Poetic’s approach is particularly valuable for startups and companies facing hard AI problems that require robust, reliable reasoning. By treating the underlying LLMs as interchangeable components and focusing on optimizing the harnesses that orchestrate them, Poetic enables users to “stand on stilts”—always staying ahead of the latest model releases. The company is currently offering early access to organizations with challenging problems, inviting them to sign up and collaborate on pushing the boundaries of what AI agents can achieve.
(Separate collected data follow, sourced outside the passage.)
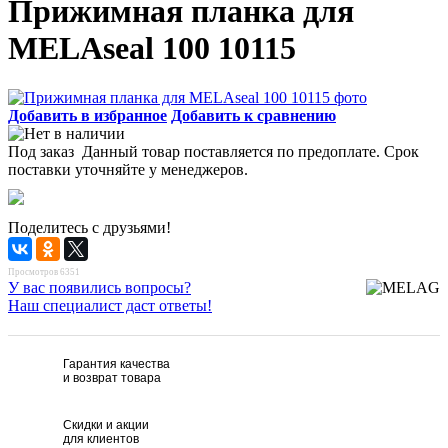
Прижимная планка для
MELAseal 100 10115
Добавить в избранное
Добавить к сравнению
Под заказ
Данный товар поставляется по предоплате. Срок
поставки уточняйте у менеджеров.
Поделитесь с друзьями!
Просмотров 6351
У вас появились вопросы?
Наш специалист даст ответы!
Гарантия качества
и возврат товара
Скидки и акции
для клиентов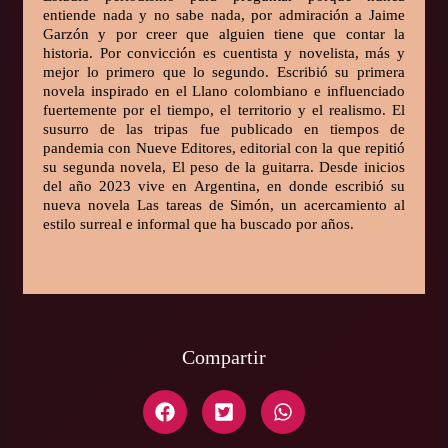
entiende nada y no sabe nada, por admiración a Jaime
Garzón y por creer que alguien tiene que contar la
historia. Por convicción es cuentista y novelista, más y
mejor lo primero que lo segundo. Escribió su primera
novela inspirado en el Llano colombiano e influenciado
fuertemente por el tiempo, el territorio y el realismo. El
susurro de las tripas fue publicado en tiempos de
pandemia con Nueve Editores, editorial con la que repitió
su segunda novela, El peso de la guitarra. Desde inicios
del año 2023 vive en Argentina, en donde escribió su
nueva novela Las tareas de Simón, un acercamiento al
estilo surreal e informal que ha buscado por años.
Compartir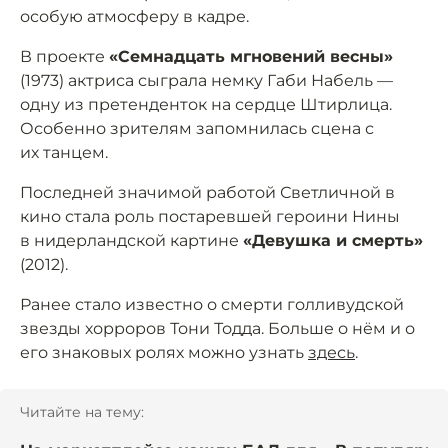
особую атмосферу в кадре.
В проекте
«Семнадцать мгновений весны»
(1973) актриса сыграла немку Габи Набель —
одну из претенденток на сердце Штирлица.
Особенно зрителям запомнилась сцена с
их танцем.
Последней значимой работой Светличной в
кино стала роль постаревшей героини Нины
в нидерландской картине
«Девушка и смерть»
(2012).
Ранее стало известно о смерти голливудской
звезды хорроров Тони Тодда. Больше о нём и о
его знаковых ролях можно узнать
здесь
.
Читайте на тему: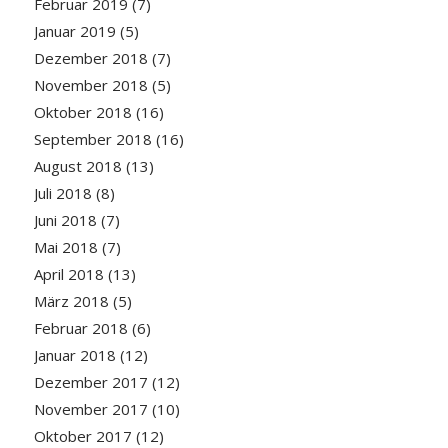
Februar 2019
(7)
Januar 2019
(5)
Dezember 2018
(7)
November 2018
(5)
Oktober 2018
(16)
September 2018
(16)
August 2018
(13)
Juli 2018
(8)
Juni 2018
(7)
Mai 2018
(7)
April 2018
(13)
März 2018
(5)
Februar 2018
(6)
Januar 2018
(12)
Dezember 2017
(12)
November 2017
(10)
Oktober 2017
(12)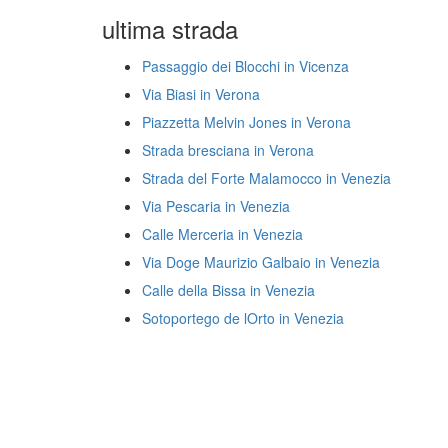
ultima strada
Passaggio dei Blocchi in Vicenza
Via Biasi in Verona
Piazzetta Melvin Jones in Verona
Strada bresciana in Verona
Strada del Forte Malamocco in Venezia
Via Pescaria in Venezia
Calle Merceria in Venezia
Via Doge Maurizio Galbaio in Venezia
Calle della Bissa in Venezia
Sotoportego de lOrto in Venezia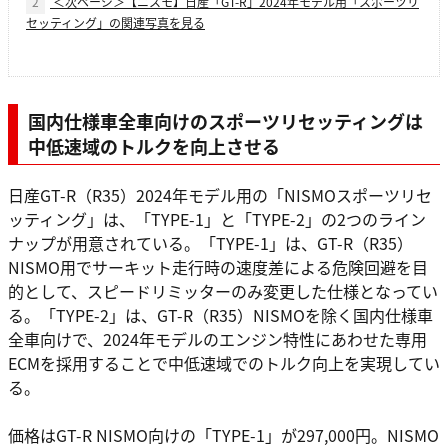
2
＜次ページ＞【ニスモ】日産「GT-R」2024年モデル用「スポーツリ
セッティング」の関連写真を見る
国内仕様車全車向けのスポーツリセッティングは
中低速域のトルクを向上させる
日産GT-R（R35）2024年モデル用の「NISMOスポーツリセ
ッティング」は、「TYPE-1」と「TYPE-2」の2つのライン
ナップが用意されている。「TYPE-1」は、GT-R（R35）
NISMO用でサーキット走行時の速度差による危険回避を目
的として、スピードリミッターのみ変更した仕様となってい
る。「TYPE-2」は、GT-R（R35）NISMOを除く国内仕様車
全車向けで、2024年モデルのエンジン特性にあわせた専用
ECMを採用することで中低速域でのトルク向上を実現してい
る。
価格はGT-R NISMO向けの「TYPE-1」が297,000円。NISMO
Ian Fischer also shares his personal journey from founding a mobile devtools company to joining Google and DeepMind, and eventually focusing on AI and machine learning research. He encourages engineers and founders to experiment with AI daily, emphasizing how rapidly the field is evolving and how accessible powerful tools have become. Fischer’s advice is to not limit oneself—try new things, leverage AI to build ambitious projects, and contribute to making the world better. The interview concludes with enthusiasm for Poetic’s potential to empower startups and researchers to achieve state-of-the-art results without being constrained by the “bitter lesson” of ever-escalating compute and data requirements.